I retired from teaching in 1989 to pursue a career as a writer, but during my last year at Salisbury I pilot taught the 7th Edition of  PSSC Physics while also serving as one of its four authors (Uri Haber-Schaim remained the senior author). My first major work after leaving the classroom (the 7th edition of PSSC Physics) did not do well. There has never been an 8th edition. Sadly, PSSC died a quiet death, but recent grumbling about American students’ lack of ability in science may lead NSF or some other agency to fund the development of more demanding science courses. History does repeat, even within a lifetime.

Although my first writing as a full-time author was disappointing in terms of sales, the more than 100 books I have written since then have, for the most part, done well. While I have written for Doubleday, Simon & Schuster, FranklinWatts, Walch and other (many acquired by large conglomerates), recently I have been writing primarily for Enslow Publisher, Inc., a family-owned company that is a joy to be associated with. Their editors seem almost permanent and authors can speak with the company’s president by picking up the phone.

As I look back over a long career in education and writing, I am very much aware of the help, encouragement, and assistance I received form others.

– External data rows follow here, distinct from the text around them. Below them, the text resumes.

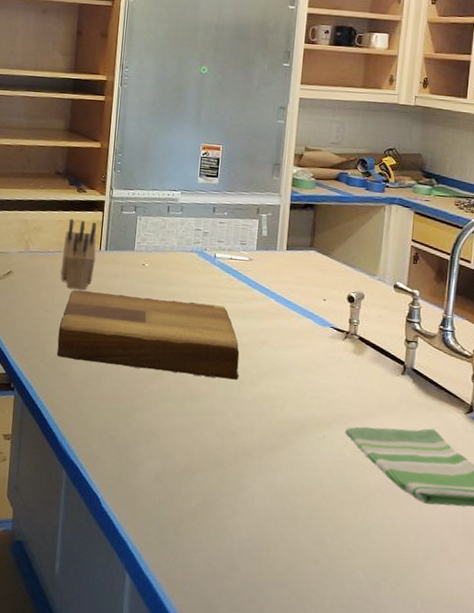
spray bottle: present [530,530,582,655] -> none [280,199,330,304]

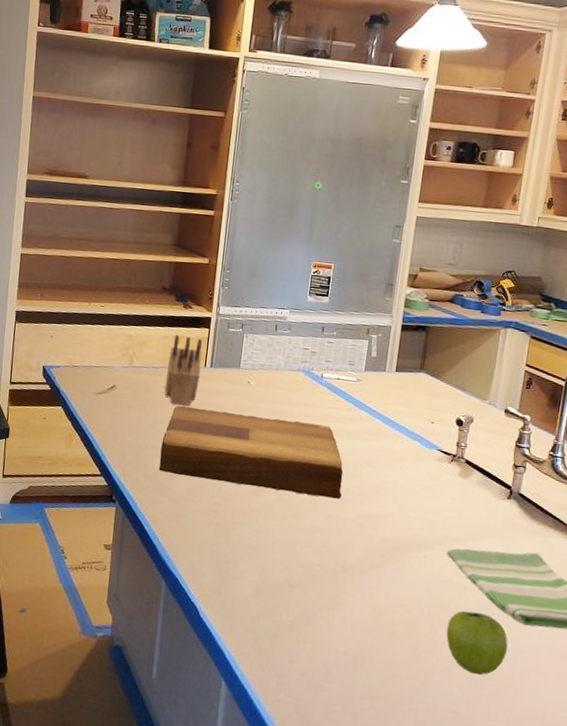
fruit: none [348,490,411,558] -> present [446,610,508,675]

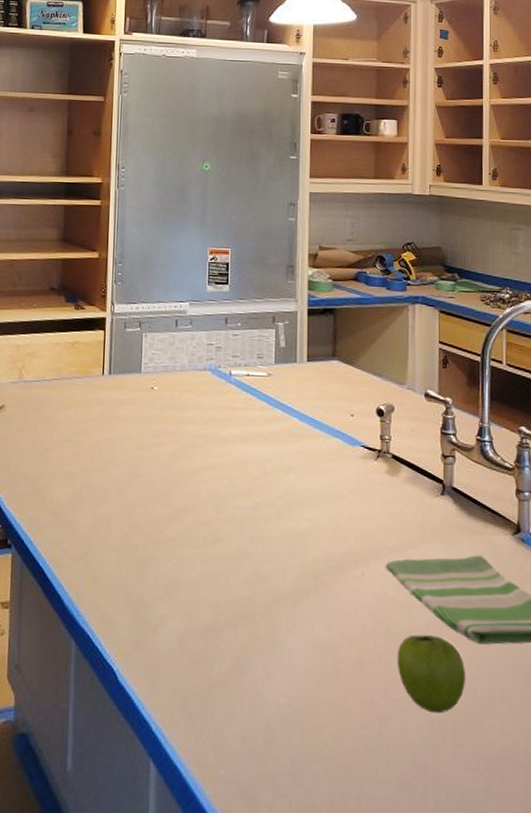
cutting board: present [158,405,344,499] -> none [59,422,265,515]
knife block: present [165,335,203,405] -> none [60,341,99,422]

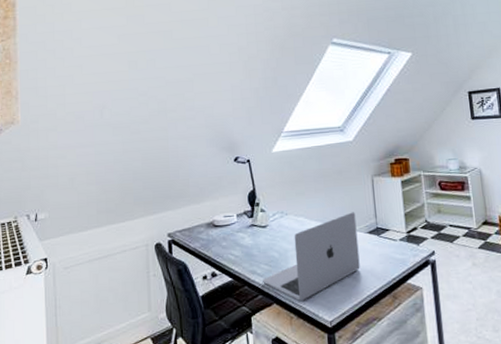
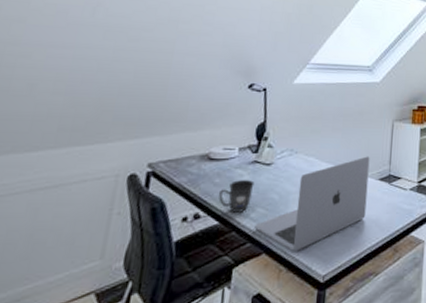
mug: none [227,241,256,270] -> present [218,179,255,212]

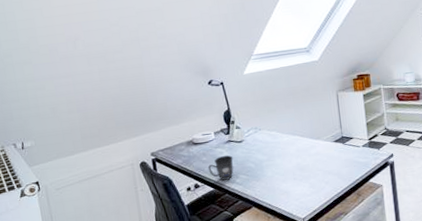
laptop: present [254,156,370,252] -> none [241,124,328,204]

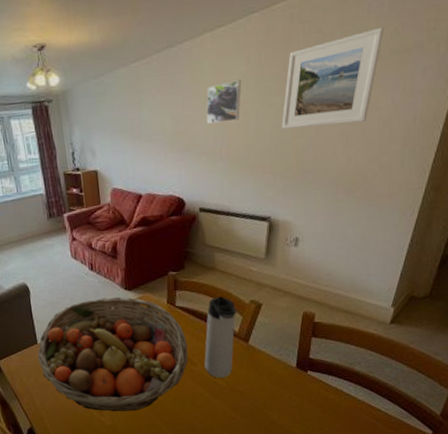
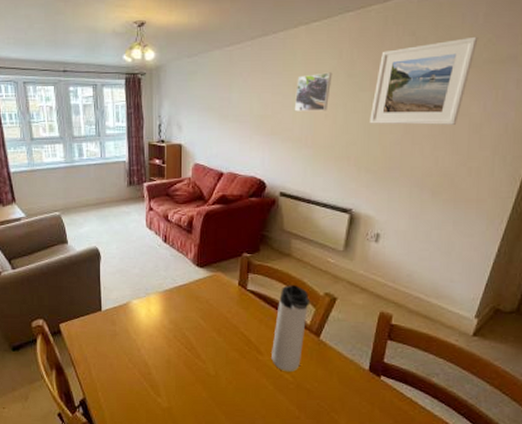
fruit basket: present [37,296,189,412] -> none [100,272,255,395]

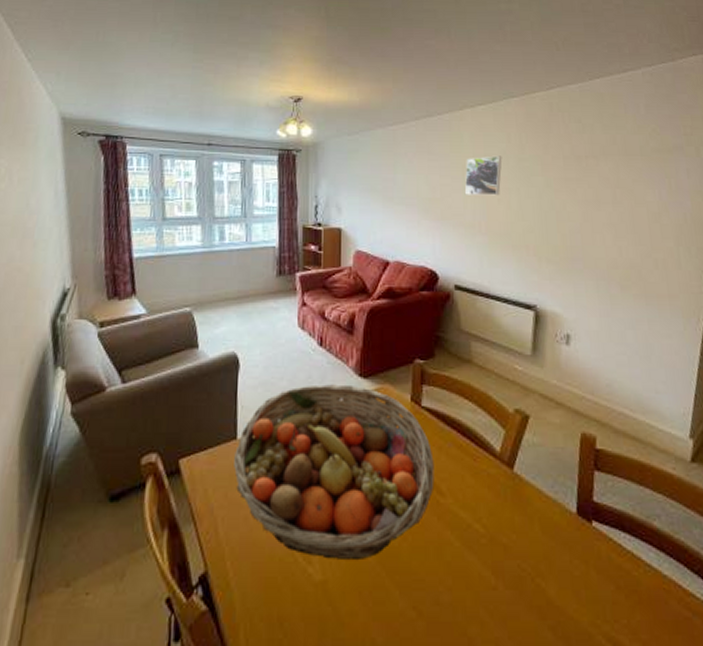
fruit basket: none [100,272,255,395] -> present [234,384,435,559]
thermos bottle: present [272,285,311,372] -> none [455,400,499,520]
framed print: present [369,36,478,125] -> none [545,126,643,213]

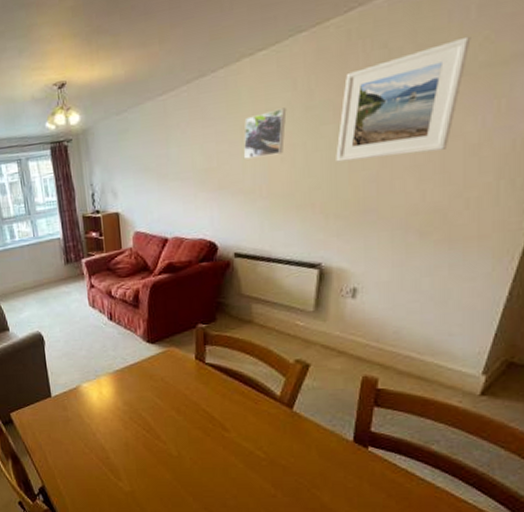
fruit basket: present [234,384,435,559] -> none [51,350,220,477]
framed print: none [545,126,643,213] -> present [336,36,471,162]

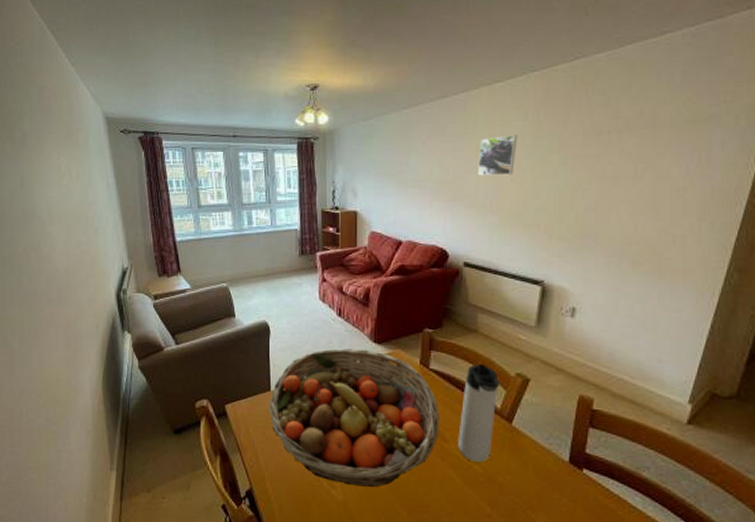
fruit basket: none [51,350,220,477] -> present [269,348,439,487]
thermos bottle: none [238,354,279,449] -> present [458,364,500,463]
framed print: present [336,36,471,162] -> none [560,95,676,190]

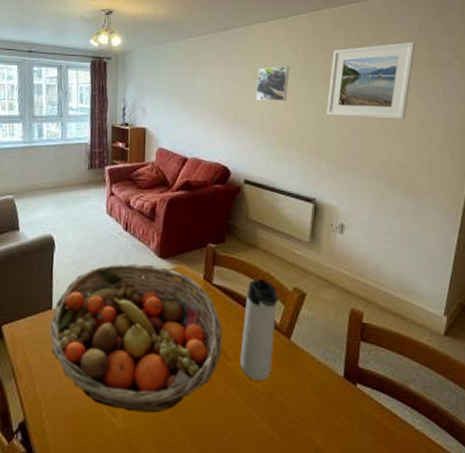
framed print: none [560,95,676,190] -> present [326,41,416,119]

There was the neighbor who gave me a job after my father died; my teachers who led me to think; my football coach who thought of me as a student as well as a player and took me to college interviews; my mother who encourages me to pursue an education far beyond any she has ever known; friends who helped me obtain a long-lasting teaching position; teaching and coaching colleagues and co-authors, including a former student and especially David Webster (their assistance was invaluable); editors, too numerous to name, who corrected my mistakes and improved my writing; my two children, John and Barbara, who motivated me to provide for them and who, interestingly, are both now educators; my wife, Natalie, who through 50 years of marriage handled all the nitty-gritty financial and other details so I could devote full time to studying, teaching, coaching, and writing; and my wife, Patsy, whom I married three years after Natalie died of cancer. She, too, has encouraged me to continue writing and to do volunteer work in the community. She has provided the love and companionship that make my life enjoyable and, I hope, of benefit to others, especially those children who read my books.